IEA Chief Fatih Birol Leaves Australia With a Global Energy Crisis Warning That Will Resonate for Years

by admin477351

Fatih Birol, the head of the International Energy Agency, has left Australia with a warning about the global energy crisis caused by the Iran war that is likely to resonate in policy circles and energy markets for years to come. Speaking in Canberra before departing from his Asia-Pacific tour, the IEA chief delivered one of the most comprehensive and sobering assessments of the global energy situation in the agency’s history. He described the crisis as the combined equivalent of the twin 1970s oil shocks and the Ukraine gas emergency — and called it the most serious energy emergency the world had ever faced.

Birol had spent several days in Australia, meeting with Prime Minister Anthony Albanese and briefing journalists, business leaders, and government officials about the depth of the crisis. He used the platform to deliver a series of warnings that collectively painted a picture of an energy system under extraordinary stress, a world that was inadequately prepared for the scale of what had happened, and a global response that needed to be faster, larger, and more genuinely coordinated than anything yet seen.

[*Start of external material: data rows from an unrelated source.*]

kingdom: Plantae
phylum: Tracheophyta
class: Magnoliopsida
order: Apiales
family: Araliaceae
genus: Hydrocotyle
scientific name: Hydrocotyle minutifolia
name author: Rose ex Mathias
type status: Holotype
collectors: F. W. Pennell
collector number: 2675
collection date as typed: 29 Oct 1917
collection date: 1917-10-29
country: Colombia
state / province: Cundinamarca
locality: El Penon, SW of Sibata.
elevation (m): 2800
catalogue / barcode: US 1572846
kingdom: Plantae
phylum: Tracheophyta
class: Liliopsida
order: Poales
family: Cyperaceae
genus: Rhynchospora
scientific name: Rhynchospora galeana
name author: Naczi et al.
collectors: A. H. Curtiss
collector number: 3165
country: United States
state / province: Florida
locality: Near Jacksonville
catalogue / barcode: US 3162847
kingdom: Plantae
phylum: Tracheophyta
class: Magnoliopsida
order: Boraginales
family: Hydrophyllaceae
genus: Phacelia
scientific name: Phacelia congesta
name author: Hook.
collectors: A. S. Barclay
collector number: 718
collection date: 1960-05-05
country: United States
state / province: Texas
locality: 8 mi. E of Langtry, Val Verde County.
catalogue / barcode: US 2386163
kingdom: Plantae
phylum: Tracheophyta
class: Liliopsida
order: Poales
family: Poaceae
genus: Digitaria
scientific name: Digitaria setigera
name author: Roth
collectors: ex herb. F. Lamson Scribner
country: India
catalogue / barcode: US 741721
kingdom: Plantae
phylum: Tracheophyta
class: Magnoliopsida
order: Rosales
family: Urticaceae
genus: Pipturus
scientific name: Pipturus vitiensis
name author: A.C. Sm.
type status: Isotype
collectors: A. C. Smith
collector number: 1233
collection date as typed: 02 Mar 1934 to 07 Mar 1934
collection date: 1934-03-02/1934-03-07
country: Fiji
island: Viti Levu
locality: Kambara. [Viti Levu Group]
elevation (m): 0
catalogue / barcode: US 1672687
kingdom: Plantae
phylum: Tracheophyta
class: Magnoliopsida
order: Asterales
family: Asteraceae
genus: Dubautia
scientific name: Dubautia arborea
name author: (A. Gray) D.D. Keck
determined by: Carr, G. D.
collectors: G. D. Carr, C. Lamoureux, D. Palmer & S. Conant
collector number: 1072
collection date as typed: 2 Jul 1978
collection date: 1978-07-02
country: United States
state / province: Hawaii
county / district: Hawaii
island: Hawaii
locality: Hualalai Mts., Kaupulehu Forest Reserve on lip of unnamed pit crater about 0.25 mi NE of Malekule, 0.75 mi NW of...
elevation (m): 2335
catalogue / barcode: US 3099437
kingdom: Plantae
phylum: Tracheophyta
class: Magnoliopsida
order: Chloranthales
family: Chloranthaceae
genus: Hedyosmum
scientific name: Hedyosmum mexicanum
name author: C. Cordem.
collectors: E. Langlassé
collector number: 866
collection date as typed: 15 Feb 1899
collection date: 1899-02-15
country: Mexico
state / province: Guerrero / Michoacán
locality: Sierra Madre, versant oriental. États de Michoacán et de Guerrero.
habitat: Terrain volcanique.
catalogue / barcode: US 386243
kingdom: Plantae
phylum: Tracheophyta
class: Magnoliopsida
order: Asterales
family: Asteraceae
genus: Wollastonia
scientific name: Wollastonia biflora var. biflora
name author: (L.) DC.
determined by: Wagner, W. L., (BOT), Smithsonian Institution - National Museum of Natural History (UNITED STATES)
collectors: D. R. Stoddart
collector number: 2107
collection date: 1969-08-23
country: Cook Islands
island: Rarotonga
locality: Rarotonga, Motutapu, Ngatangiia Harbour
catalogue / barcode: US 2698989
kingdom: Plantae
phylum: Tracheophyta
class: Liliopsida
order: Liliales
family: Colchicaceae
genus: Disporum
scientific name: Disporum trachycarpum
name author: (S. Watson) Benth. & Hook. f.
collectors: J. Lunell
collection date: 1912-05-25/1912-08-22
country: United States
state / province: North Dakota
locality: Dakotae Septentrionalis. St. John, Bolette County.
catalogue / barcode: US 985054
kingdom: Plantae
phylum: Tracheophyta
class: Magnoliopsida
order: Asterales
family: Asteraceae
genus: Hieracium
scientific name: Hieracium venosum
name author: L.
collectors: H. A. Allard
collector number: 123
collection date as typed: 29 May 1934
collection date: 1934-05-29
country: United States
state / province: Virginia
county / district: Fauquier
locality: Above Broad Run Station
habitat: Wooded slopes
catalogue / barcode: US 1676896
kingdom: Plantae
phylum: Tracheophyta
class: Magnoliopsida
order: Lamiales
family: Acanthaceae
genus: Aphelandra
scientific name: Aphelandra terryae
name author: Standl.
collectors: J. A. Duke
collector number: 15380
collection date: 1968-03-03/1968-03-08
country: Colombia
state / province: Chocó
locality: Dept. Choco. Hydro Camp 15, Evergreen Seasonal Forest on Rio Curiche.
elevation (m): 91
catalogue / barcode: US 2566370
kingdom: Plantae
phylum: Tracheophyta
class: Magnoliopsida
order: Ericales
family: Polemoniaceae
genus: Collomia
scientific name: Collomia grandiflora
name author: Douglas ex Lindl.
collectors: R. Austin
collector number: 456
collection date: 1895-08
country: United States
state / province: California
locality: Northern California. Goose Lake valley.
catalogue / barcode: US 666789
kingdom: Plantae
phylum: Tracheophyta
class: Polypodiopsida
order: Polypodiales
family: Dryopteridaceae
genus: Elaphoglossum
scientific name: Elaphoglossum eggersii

The conflict began February 28 with US and Israeli strikes on Iran and has since removed 11 million barrels of oil per day and 140 billion cubic metres of gas from world markets. At least 40 Gulf energy assets have been severely damaged, and the Hormuz strait — through which approximately 20 percent of global oil flows — remains closed. The IEA deployed 400 million barrels from strategic reserves on March 11 in its largest emergency action, with further releases under active consideration.

The IEA chief called for demand-side policies including remote work, lower speed limits, and reduced commercial aviation. He expressed concern about fuel hoarding by individual nations, called for Gulf Arab producers to maximize output, urged Asia-Pacific nations to develop stronger regional energy security frameworks, and insisted that reopening the Hormuz strait was the single most critical step toward genuine market stabilization.

Trump’s 48-hour ultimatum to Iran to reopen the strait had expired without resolution, and Tehran had threatened retaliatory strikes on US and allied energy and water infrastructure. Birol departed Australia without knowing when or how the crisis would be resolved — but with the clear conviction that the world was at an energy crossroads, that the choices made in the coming weeks would shape global energy security for a generation, and that the only path through was genuine, ambitious, and sustained international cooperation. His warning, delivered from the other side of the world from the crisis’s epicenter, carried the full weight of the most serious global energy emergency in modern history.